My question: How can I correctly extract these times, or correct the times I have extracted? The NetCDF also contains information for scale_factor and add_offset variables, but I have not been able to implement these so far. I've also tried extracting the netCDF data using the NetCDF package, but this returns an array of integers, which I've tried (unsuccessfully) to convert using the scale_factor and add_offset variables.


Solution

  • NCDatasets automatically applies the scale_factor and add_offset attributes already, but there is another attribute here, _Unsigned, which NCDatasets doesn't know about yet, while other libraries like used in Panoply and xarray do. I created this issue for it: https://github.com/Alexander-Barth/NCDatasets.jl/issues/133.

    So in short the data is stored as an Int16, and has negative values in the second half. Since these negative values are supposed to be interpreted as unsigned (positive) values, this affects the dates that come out in the end.
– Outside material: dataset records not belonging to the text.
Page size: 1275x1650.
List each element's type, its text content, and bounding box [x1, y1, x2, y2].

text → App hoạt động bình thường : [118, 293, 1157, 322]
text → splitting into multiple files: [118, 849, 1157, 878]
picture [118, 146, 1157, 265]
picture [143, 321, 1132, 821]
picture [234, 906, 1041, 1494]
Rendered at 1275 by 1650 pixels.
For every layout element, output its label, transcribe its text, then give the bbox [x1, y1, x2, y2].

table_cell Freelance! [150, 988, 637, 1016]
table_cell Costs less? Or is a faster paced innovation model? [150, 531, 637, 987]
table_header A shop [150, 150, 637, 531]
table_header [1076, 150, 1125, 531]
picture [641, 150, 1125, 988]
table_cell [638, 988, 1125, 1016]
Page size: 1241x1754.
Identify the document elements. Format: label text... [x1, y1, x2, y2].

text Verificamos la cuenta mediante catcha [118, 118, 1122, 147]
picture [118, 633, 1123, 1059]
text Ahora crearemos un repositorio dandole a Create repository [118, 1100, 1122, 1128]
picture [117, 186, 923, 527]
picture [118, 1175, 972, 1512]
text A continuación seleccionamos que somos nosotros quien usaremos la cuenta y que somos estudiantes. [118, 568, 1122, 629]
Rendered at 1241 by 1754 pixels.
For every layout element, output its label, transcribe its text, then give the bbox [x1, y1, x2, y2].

We can dig down and apply the steps ourselves to get the correct value from the raw data for now:

    using NCDatasets
    using Downloads
    using Dates
    url = "http://ftp.cptec.inpe.br/goes/goes16/glm/2020/09/09/OR_GLM-L2-LCFA_G16_s20202530000000_e20202530000200_c20202530000226.nc"
    
    path = Downloads.download(url)
    ds = NCDataset(path)
    var = ds["flash_time_offset_of_first_event"]
    # flash_time_offset_of_first_event (481)
    #   Datatype:    Int16
    #   Dimensions:  number_of_flashes
    #   Attributes:
    #    long_name            = GLM L2+ Lightning Detection: time of occurrence of first constituent event in flash
    #    standard_name        = time
    #    _Unsigned            = true
    #    scale_factor         = 0.0003814756
    #    add_offset           = -5.0
    #    units                = seconds since 2020-09-09 00:00:00.000
    #    axis                 = T
    
    # see the issue, these dates are incorrect
    extrema(var)
    # DateTime("2020-09-08T23:59:42.594")
    # DateTime("2020-09-09T00:00:07.420")
    
    raw = var.var[:]  # Vector{Int16}
    # interpret as unsigned, and apply scale and offset
    val = reinterpret(unsigned(eltype(raw)), raw) .* NCDatasets.scale_factor(var) .+ NCDatasets.add_offset(var)
    # get dates by adding these as seconds to the epoch
    epoch = DateTime("2020-09-09T00:00:00")
    times = epoch .+ Millisecond.(round.(Int, val .* 1000))
    extrema(times)  # these are as expected
    # DateTime("2020-09-08T23:59:59.251")
    # DateTime("2020-09-09T00:00:19.408")
    

    Of course this is not ideal, and it would be easier for users to address this in NCDatasets itself.